The government said the Serious Fraud Office’s investigation into India’s biggest corporate scandal had been extended to include Maytas Properties Ltd and Maytas Infra Ltd,the two firms Satyam tried to take over in mid-December before hastily backing down in the face of a shareholder revolt.
Corporate Affairs Minister Prem Chand Gupta told reporters investigators had informed the government about an “apparent nexus between the events that have taken place in Satyam and the following companies amongst others — Maytas Properties Ltd and Maytas Infra Ltd.”
Satyam,India’s No. 4 software services exporter,was plunged into crisis after founder Ramalinga Raju resigned as chairman earlier this month,revealing profits had been falsified for years and $1 billion of cash on the books did not exist.
In his Jan. 7 resignation letter,Raju said the deal to buy the Maytas firms was his last attempt to resolve the problem of fictitious assets on the Satyam balance sheet.
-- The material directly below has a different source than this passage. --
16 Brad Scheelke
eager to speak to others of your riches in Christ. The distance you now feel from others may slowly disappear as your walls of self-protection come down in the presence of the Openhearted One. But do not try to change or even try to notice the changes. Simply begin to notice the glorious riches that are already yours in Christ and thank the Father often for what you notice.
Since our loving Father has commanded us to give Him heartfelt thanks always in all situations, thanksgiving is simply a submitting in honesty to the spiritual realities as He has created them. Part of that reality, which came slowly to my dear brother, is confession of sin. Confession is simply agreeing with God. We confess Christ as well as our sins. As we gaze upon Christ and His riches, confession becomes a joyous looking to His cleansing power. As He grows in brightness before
Maytas is Satyam spelt backwards.
Maytas Infra Ltd,a construction company in which Raju and his family hold a 36 per cent stake,said on Monday its chief executive had resigned in letter sent on Jan. 14.
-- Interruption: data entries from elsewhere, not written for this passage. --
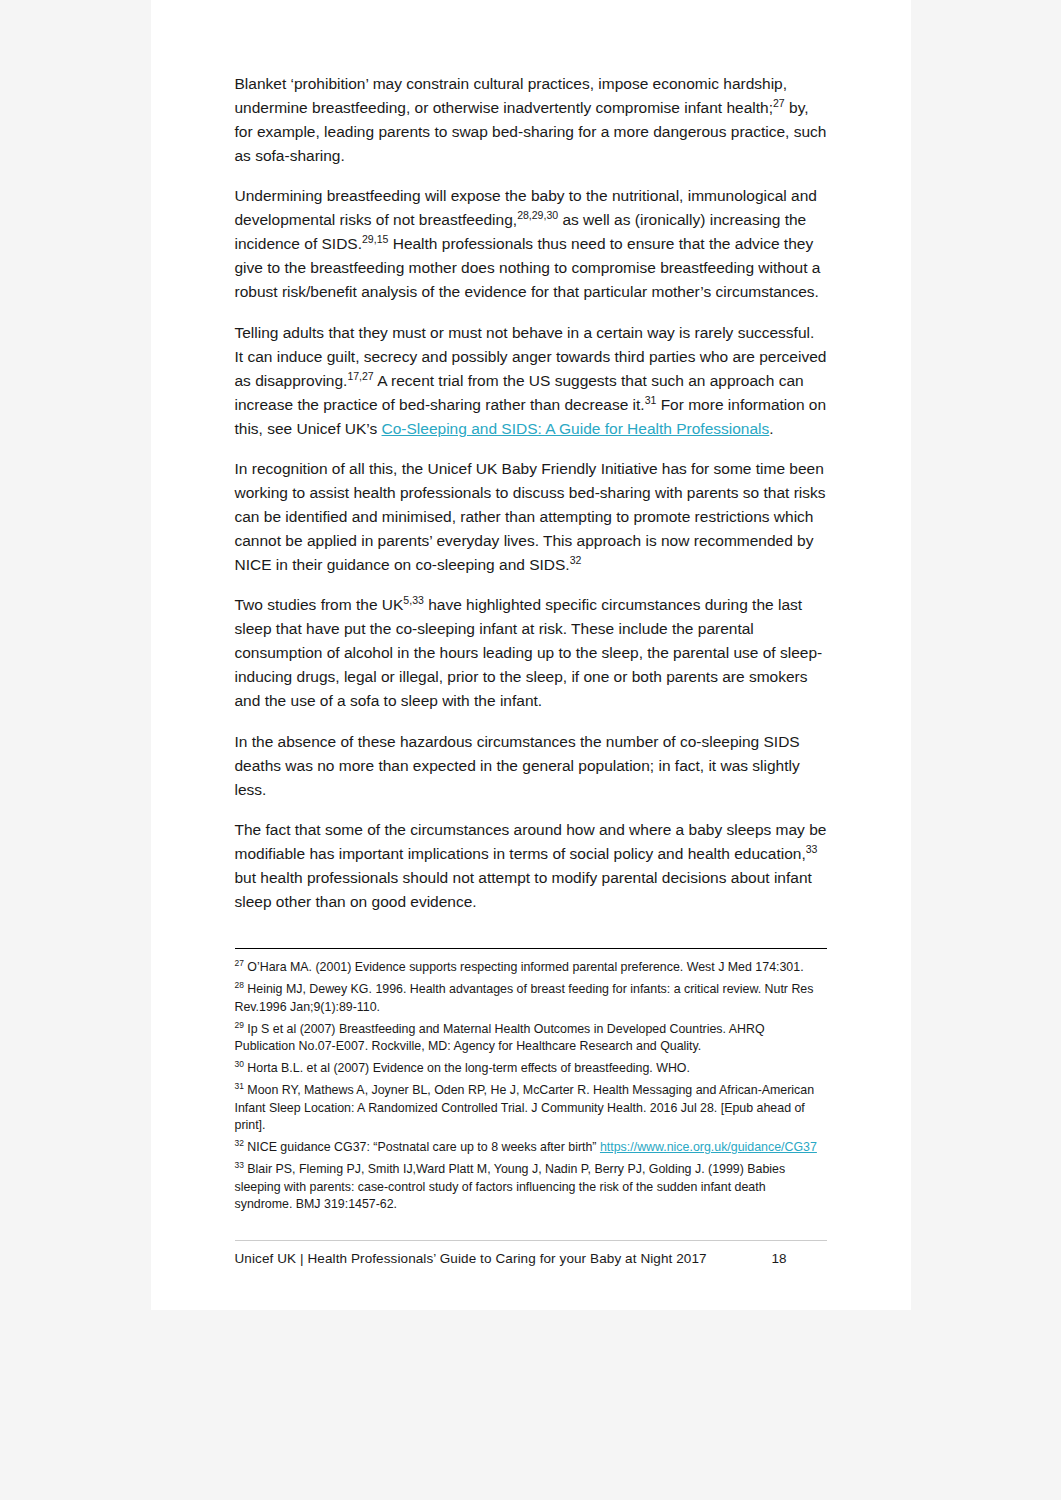Blanket ‘prohibition’ may constrain cultural practices, impose economic hardship, undermine breastfeeding, or otherwise inadvertently compromise infant health;27 by, for example, leading parents to swap bed-sharing for a more dangerous practice, such as sofa-sharing.
Undermining breastfeeding will expose the baby to the nutritional, immunological and developmental risks of not breastfeeding,28,29,30 as well as (ironically) increasing the incidence of SIDS.29,15 Health professionals thus need to ensure that the advice they give to the breastfeeding mother does nothing to compromise breastfeeding without a robust risk/benefit analysis of the evidence for that particular mother’s circumstances.
Telling adults that they must or must not behave in a certain way is rarely successful. It can induce guilt, secrecy and possibly anger towards third parties who are perceived as disapproving.17,27 A recent trial from the US suggests that such an approach can increase the practice of bed-sharing rather than decrease it.31 For more information on this, see Unicef UK’s Co-Sleeping and SIDS: A Guide for Health Professionals.
In recognition of all this, the Unicef UK Baby Friendly Initiative has for some time been working to assist health professionals to discuss bed-sharing with parents so that risks can be identified and minimised, rather than attempting to promote restrictions which cannot be applied in parents’ everyday lives. This approach is now recommended by NICE in their guidance on co-sleeping and SIDS.32
Two studies from the UK5,33 have highlighted specific circumstances during the last sleep that have put the co-sleeping infant at risk. These include the parental consumption of alcohol in the hours leading up to the sleep, the parental use of sleep-inducing drugs, legal or illegal, prior to the sleep, if one or both parents are smokers and the use of a sofa to sleep with the infant.
In the absence of these hazardous circumstances the number of co-sleeping SIDS deaths was no more than expected in the general population; in fact, it was slightly less.
The fact that some of the circumstances around how and where a baby sleeps may be modifiable has important implications in terms of social policy and health education,33 but health professionals should not attempt to modify parental decisions about infant sleep other than on good evidence.
27 O’Hara MA. (2001) Evidence supports respecting informed parental preference. West J Med 174:301.
28 Heinig MJ, Dewey KG. 1996. Health advantages of breast feeding for infants: a critical review. Nutr Res Rev.1996 Jan;9(1):89-110.
29 Ip S et al (2007) Breastfeeding and Maternal Health Outcomes in Developed Countries. AHRQ Publication No.07-E007. Rockville, MD: Agency for Healthcare Research and Quality.
30 Horta B.L. et al (2007) Evidence on the long-term effects of breastfeeding. WHO.
31 Moon RY, Mathews A, Joyner BL, Oden RP, He J, McCarter R. Health Messaging and African-American Infant Sleep Location: A Randomized Controlled Trial. J Community Health. 2016 Jul 28. [Epub ahead of print].
32 NICE guidance CG37: “Postnatal care up to 8 weeks after birth” https://www.nice.org.uk/guidance/CG37
33 Blair PS, Fleming PJ, Smith IJ,Ward Platt M, Young J, Nadin P, Berry PJ, Golding J. (1999) Babies sleeping with parents: case-control study of factors influencing the risk of the sudden infant death syndrome. BMJ 319:1457-62.
Unicef UK | Health Professionals’ Guide to Caring for your Baby at Night 2017 18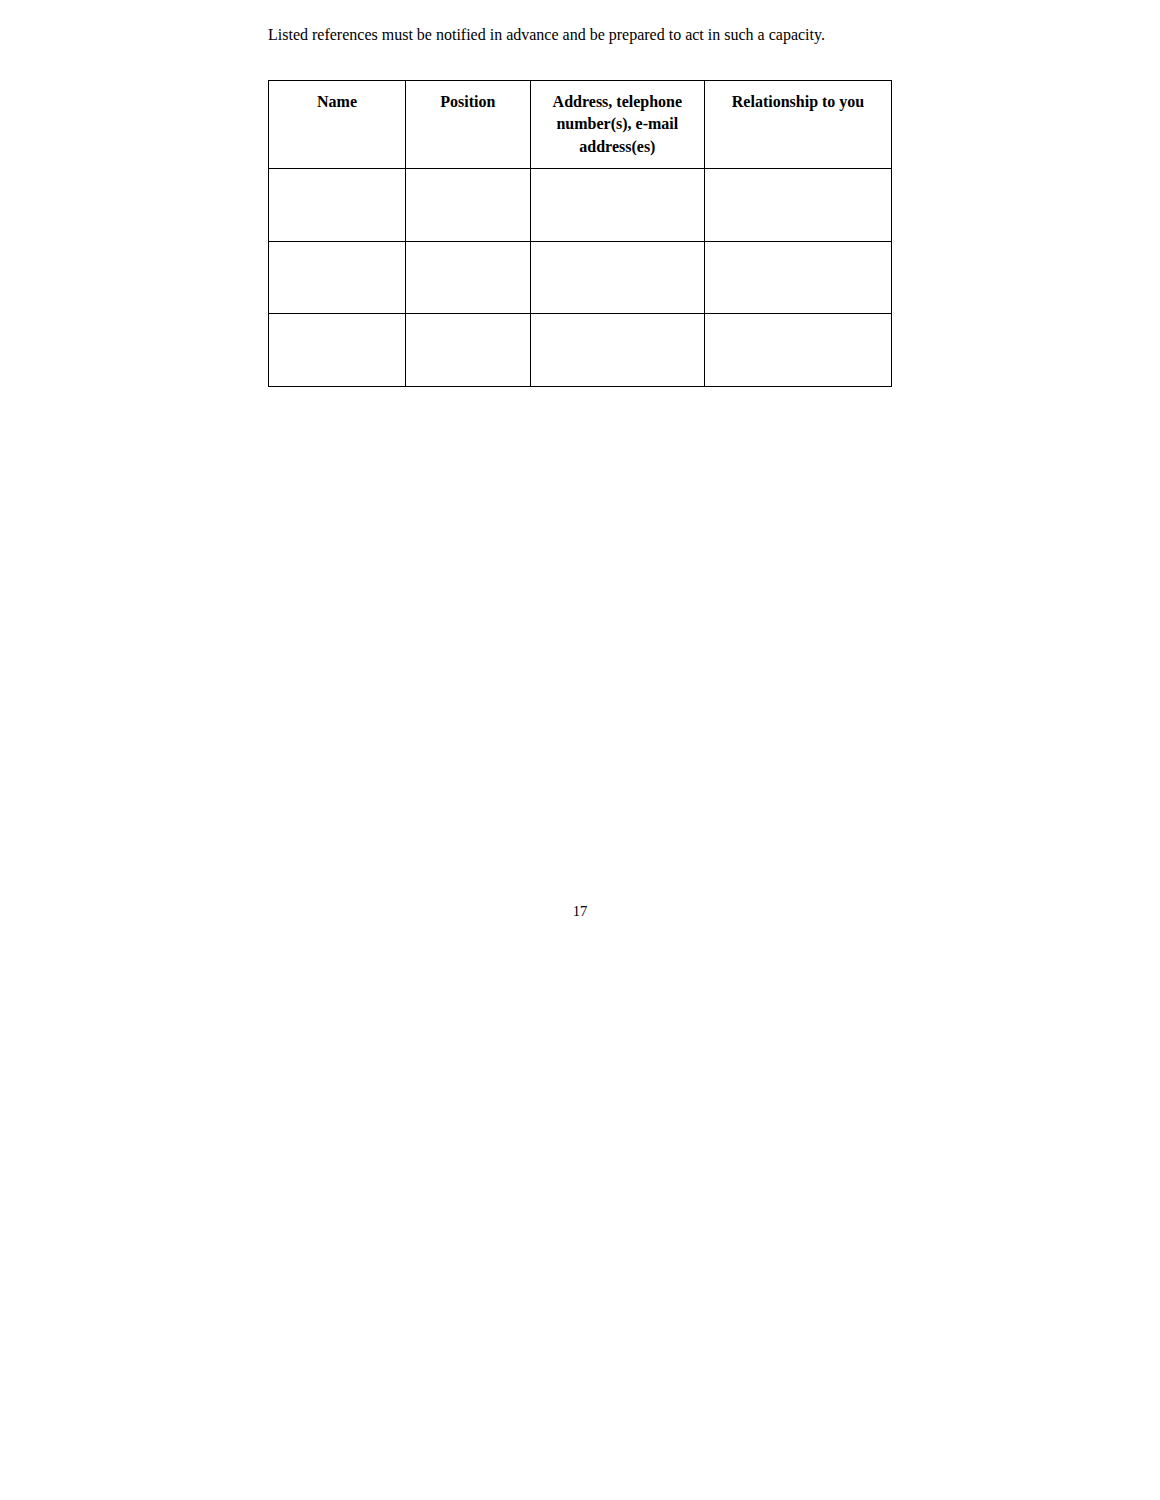Listed references must be notified in advance and be prepared to act in such a capacity.
| Name | Position | Address, telephone number(s), e-mail address(es) | Relationship to you |
| --- | --- | --- | --- |
17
Satyam,which specializes in business software,said earlier on Monday that a US-based client,State Farm Insurance Co,had cancelled its contract.
“While we are disappointed in State Farm’s decision to discontinue services,our executives are reaching out to clients around the world,and at this point,well over 90 per cent of our clients have committed to continuing with Satyam,” the company’s spokeswoman said. She declined to give details of the contract.
A tech sector analyst with a Mumbai brokerage firm said State Farm was one of the top 10 clients for Satyam,who together accounted for a third of the outsourcing firm’s revenue in the July-September quarter last year.
The analyst,who asked not to be named as he was not allowed to speak to the media,said he was briefed about Satyam’s top clients and their revenue contribution a few months back by the company’s management.
Shares in Satyam,which have tumbled about 85 per cent since the scandal broke,ended up 4.1 per cent at 25.45 rupees in a Mumbai market that edged up 0.1 per cent.
Other clients might also cancel orders,wary of business risks in Satyam,analysts said.
“Any customer dealing with Satyam at this point in time will be concerned with what is happening at the company now,” said R.K. Gupta,managing director at Taurus Asset Management.
A government-appointed board at Satyam said on Saturday it was talking to banks about funding,saying all efforts were being made to ensure staff salaries were paid on time.
The board,which also discussed scheduling of vendor payments,said it had received expressions of support from clients. It said it was still looking for a new chief executive and chief financial officer for the outsourcing firm.
The Economic Times newspaper said the new board was looking to appoint up to three investment banks to explore the possibility of finding a buyer.
But analysts said that would be difficult until the extent of the fraud was detected and measures to streamline operations were taken.
“A buyer will have to take the responsibility for the company,and I don’t think any one will take a shot in the dark before the accounts are restated and the legal issues are resolved,” said Kevin Trindade,an analyst with KR Choksey Shares and Securities.
The former chairman,managing director and chief financial officer of Satyam were moved to police custody on Sunday for four days after spending a week in jail. Under custody,the accused are held in a police lock-up to help investigators.
Raju’s lawyer Bharat Kumar said the three were likely to be in police custody until Thursday morning,adding an application against them being held in jail had been deferred to Thursday. He did not give any reason for the postponement from Monday.